Close the application
You can close the application at any stage of the process by selecting Close application. Closing means that the application process is cancelled and that the application cannot be modified or opened again. Write a comment on the comment field to explain why did you close the application.
We recommend closing the application, if it is somehow inappropriate. Deleting applications is not possible because we want to always provide a full history of the application process. You can find closed applications in the "Actions" tab under "Processed applications".
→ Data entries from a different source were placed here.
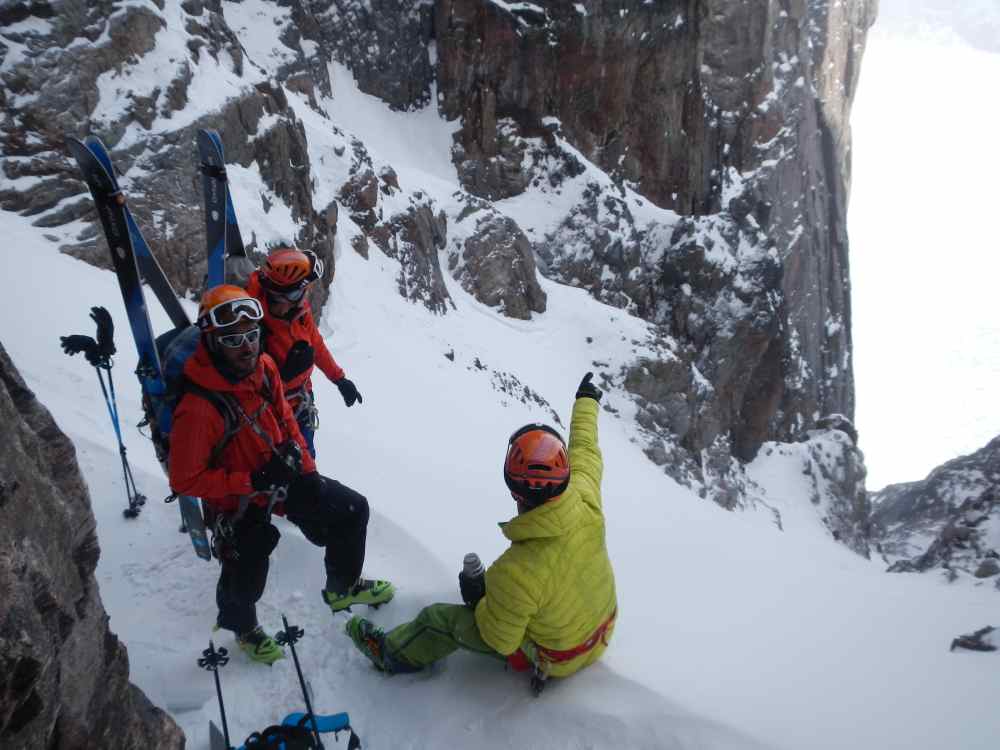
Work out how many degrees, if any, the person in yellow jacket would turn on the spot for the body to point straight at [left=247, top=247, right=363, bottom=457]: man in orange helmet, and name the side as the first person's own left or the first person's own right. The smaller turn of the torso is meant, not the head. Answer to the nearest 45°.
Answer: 0° — they already face them

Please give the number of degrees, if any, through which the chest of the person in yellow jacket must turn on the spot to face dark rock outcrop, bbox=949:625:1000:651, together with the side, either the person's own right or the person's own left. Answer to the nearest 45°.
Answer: approximately 90° to the person's own right

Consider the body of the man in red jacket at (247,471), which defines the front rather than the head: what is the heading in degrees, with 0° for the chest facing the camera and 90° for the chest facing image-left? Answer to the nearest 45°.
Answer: approximately 315°

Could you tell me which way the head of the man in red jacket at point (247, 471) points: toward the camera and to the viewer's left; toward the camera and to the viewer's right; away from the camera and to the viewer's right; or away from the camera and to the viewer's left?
toward the camera and to the viewer's right

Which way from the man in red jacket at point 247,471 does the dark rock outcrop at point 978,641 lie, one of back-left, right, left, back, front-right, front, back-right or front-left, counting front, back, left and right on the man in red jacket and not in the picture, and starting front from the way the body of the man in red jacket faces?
front-left

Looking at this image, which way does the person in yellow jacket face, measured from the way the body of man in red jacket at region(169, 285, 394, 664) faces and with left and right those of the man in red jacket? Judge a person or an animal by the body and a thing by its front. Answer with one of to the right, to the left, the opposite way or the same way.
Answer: the opposite way

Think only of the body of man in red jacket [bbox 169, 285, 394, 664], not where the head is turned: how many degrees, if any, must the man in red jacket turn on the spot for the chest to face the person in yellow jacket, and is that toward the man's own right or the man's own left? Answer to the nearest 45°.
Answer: approximately 45° to the man's own left

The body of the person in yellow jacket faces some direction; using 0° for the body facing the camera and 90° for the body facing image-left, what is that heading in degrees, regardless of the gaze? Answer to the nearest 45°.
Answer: approximately 135°

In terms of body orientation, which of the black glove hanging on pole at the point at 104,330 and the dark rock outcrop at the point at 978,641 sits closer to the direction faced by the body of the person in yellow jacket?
the black glove hanging on pole
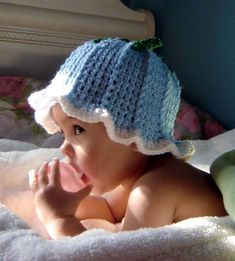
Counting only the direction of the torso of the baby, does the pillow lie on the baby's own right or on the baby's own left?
on the baby's own right

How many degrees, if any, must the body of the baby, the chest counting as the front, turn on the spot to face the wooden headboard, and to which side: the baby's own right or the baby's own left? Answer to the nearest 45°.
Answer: approximately 90° to the baby's own right

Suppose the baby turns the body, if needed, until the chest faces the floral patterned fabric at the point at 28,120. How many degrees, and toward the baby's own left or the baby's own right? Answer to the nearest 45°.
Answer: approximately 45° to the baby's own right

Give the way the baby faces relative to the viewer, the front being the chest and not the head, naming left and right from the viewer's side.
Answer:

Step 4: After processing the application
You are able to manage the access rights of the applicant even after you have processed the application. You can find the processed applications from the "Actions" tab under "Processed applications". "Processed applications" view shows all the applications that have been approved, rejected, closed, or returned to the applicant. Select View to open a specific application.
Close the application
Closing the application cancels the access rights of the applicant and other application members. When the applicant and the application members do not need the access rights anymore, for example because the data permit has expired, you can cancel their access rights by selecting Close application.
Revoke access rights
If the applicant has been granted access rights but they misuse them, you can revoke their rights by selecting Revoke entitlement. Revoking will add the applicant and all the application members to a blacklist. This means that if any of them tries to apply for access rights to the same dataset again, SD Apply will warn the application handlers. The owner of the dataset can edit the blacklist. You can find the blacklist from the "Administration" tab.
Email notifications
You will receive email notifications about the actions of other SD Apply users. There might be more than one data access controller in one organization. Therefore, all the controllers who have been assigned to a certain dataset, receive an email notification when one of them has processed an application.
You can see and edit your email address from the "Settings" tab in the top right corner of the page.
You will also receive notifications when an applicant has submitted or resubmitted an application.